Re: [PATCH v3] Avoid memory barrier in read_seqcount() through load acquire

"Christoph Lameter (Ampere)" <cl@xxxxxxxxxx> · Wed, 23 Oct 2024 16:42:36 -0700 (PDT)

On Wed, 23 Oct 2024, Peter Zijlstra wrote:

> > I doubt anybody will notice, and smp_load_acquire() is the future. Any
> > architecture that does badly on it just doesn't matter (and, as
> > mentioned, I don't think they even exist - "smp_rmb()" is generally at
> > least as expensive).
>
> Do we want to do the complementing patch and make write_seqcount_end()
> use smp_store_release() ?
>
> I think at least ARM (the 32bit thing) has wmb but uses mb for
> store_release. But I also think I don't really care about that.
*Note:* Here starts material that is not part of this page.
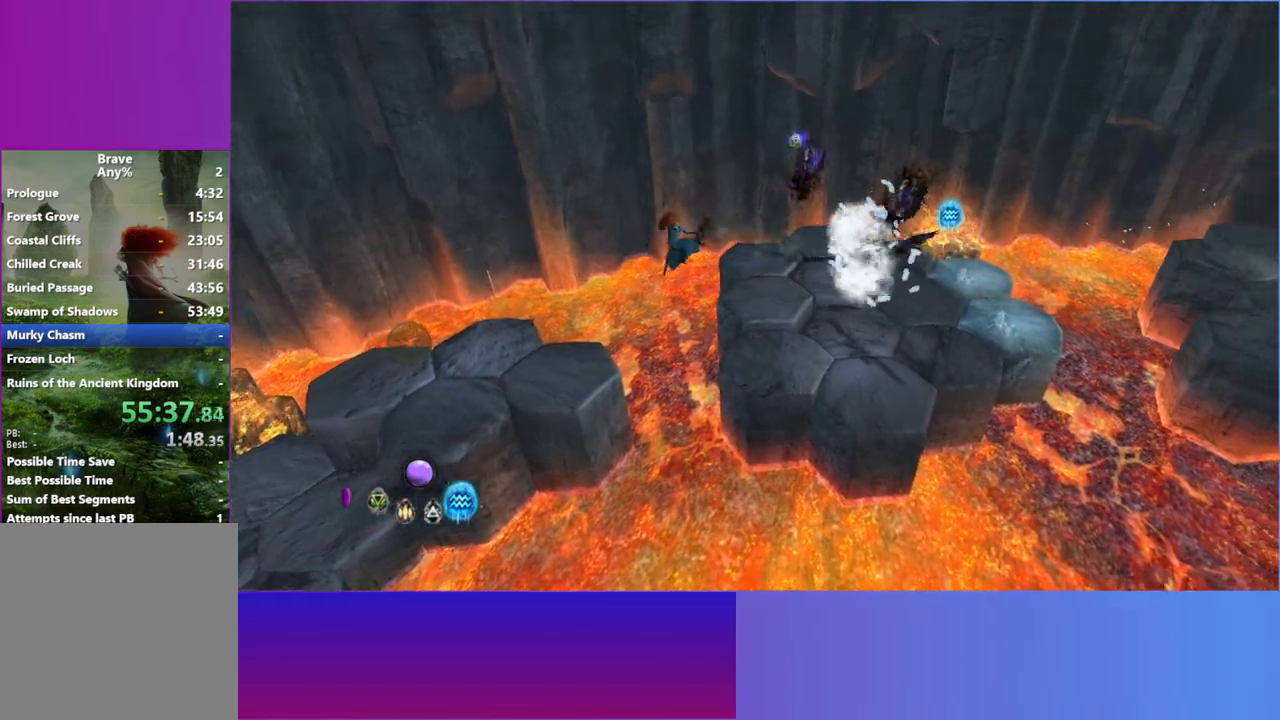
{"buttons": [], "left_stick": "up-right", "right_stick": "right", "events": [[317, "left_stick", "up-right"]]}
The proper instruction would be something like

atomic_inc_release(&seqcount)

The current atomics do not provide such a macro.

The closest in the current tree is atomic_inc_return_release().

We would prefer atomic_inc_release(&seqcount) because such an
atomic may be executed as a far atomic in the ARM mesh.

This could be cheaper than a local atomic and could f.e. be executed
on the memory controller of a remote NUMA node in order to avoid a costly
transfer of cacheline ownership.

The code generated is a atomic that also does a release. So there would be
no extra barrier etc needed.